> [Your goal]
Reproduce each of the items below verbatim, keeping every line in its original order.

(Data taken from a collection)
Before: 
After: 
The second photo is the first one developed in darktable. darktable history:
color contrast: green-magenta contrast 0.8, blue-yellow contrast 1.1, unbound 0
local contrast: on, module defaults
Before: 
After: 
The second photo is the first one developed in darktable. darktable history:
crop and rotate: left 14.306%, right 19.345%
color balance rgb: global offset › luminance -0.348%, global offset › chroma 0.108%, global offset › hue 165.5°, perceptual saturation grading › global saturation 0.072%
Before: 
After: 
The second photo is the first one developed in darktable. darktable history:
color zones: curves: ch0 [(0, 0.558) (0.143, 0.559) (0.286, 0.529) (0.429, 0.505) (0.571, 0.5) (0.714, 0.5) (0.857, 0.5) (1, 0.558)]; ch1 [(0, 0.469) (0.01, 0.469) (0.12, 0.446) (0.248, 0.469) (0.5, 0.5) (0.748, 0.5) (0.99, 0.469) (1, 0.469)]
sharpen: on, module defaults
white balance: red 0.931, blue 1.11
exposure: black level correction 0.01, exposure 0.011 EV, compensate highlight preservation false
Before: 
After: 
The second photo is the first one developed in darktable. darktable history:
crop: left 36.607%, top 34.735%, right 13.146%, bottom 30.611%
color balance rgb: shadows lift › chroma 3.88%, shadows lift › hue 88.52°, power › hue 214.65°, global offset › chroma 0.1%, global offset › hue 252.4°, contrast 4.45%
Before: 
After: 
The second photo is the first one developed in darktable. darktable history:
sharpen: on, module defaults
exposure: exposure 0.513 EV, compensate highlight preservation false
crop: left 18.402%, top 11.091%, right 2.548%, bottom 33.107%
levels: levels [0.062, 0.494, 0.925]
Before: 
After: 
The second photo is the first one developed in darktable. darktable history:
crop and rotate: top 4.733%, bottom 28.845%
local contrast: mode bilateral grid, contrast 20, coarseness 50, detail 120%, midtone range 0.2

> [Answer below]
Before: 
After: 
The second photo is the first one developed in darktable. darktable history:
color contrast: green-magenta contrast 0.8, blue-yellow contrast 1.1, unbound 0
local contrast: on, module defaults
Before: 
After: 
The second photo is the first one developed in darktable. darktable history:
crop and rotate: left 14.306%, right 19.345%
color balance rgb: global offset › luminance -0.348%, global offset › chroma 0.108%, global offset › hue 165.5°, perceptual saturation grading › global saturation 0.072%
Before: 
After: 
The second photo is the first one developed in darktable. darktable history:
color zones: curves: ch0 [(0, 0.558) (0.143, 0.559) (0.286, 0.529) (0.429, 0.505) (0.571, 0.5) (0.714, 0.5) (0.857, 0.5) (1, 0.558)]; ch1 [(0, 0.469) (0.01, 0.469) (0.12, 0.446) (0.248, 0.469) (0.5, 0.5) (0.748, 0.5) (0.99, 0.469) (1, 0.469)]
sharpen: on, module defaults
white balance: red 0.931, blue 1.11
exposure: black level correction 0.01, exposure 0.011 EV, compensate highlight preservation false
Before: 
After: 
The second photo is the first one developed in darktable. darktable history:
crop: left 36.607%, top 34.735%, right 13.146%, bottom 30.611%
color balance rgb: shadows lift › chroma 3.88%, shadows lift › hue 88.52°, power › hue 214.65°, global offset › chroma 0.1%, global offset › hue 252.4°, contrast 4.45%
Before: 
After: 
The second photo is the first one developed in darktable. darktable history:
sharpen: on, module defaults
exposure: exposure 0.513 EV, compensate highlight preservation false
crop: left 18.402%, top 11.091%, right 2.548%, bottom 33.107%
levels: levels [0.062, 0.494, 0.925]
Before: 
After: 
The second photo is the first one developed in darktable. darktable history:
crop and rotate: top 4.733%, bottom 28.845%
local contrast: mode bilateral grid, contrast 20, coarseness 50, detail 120%, midtone range 0.2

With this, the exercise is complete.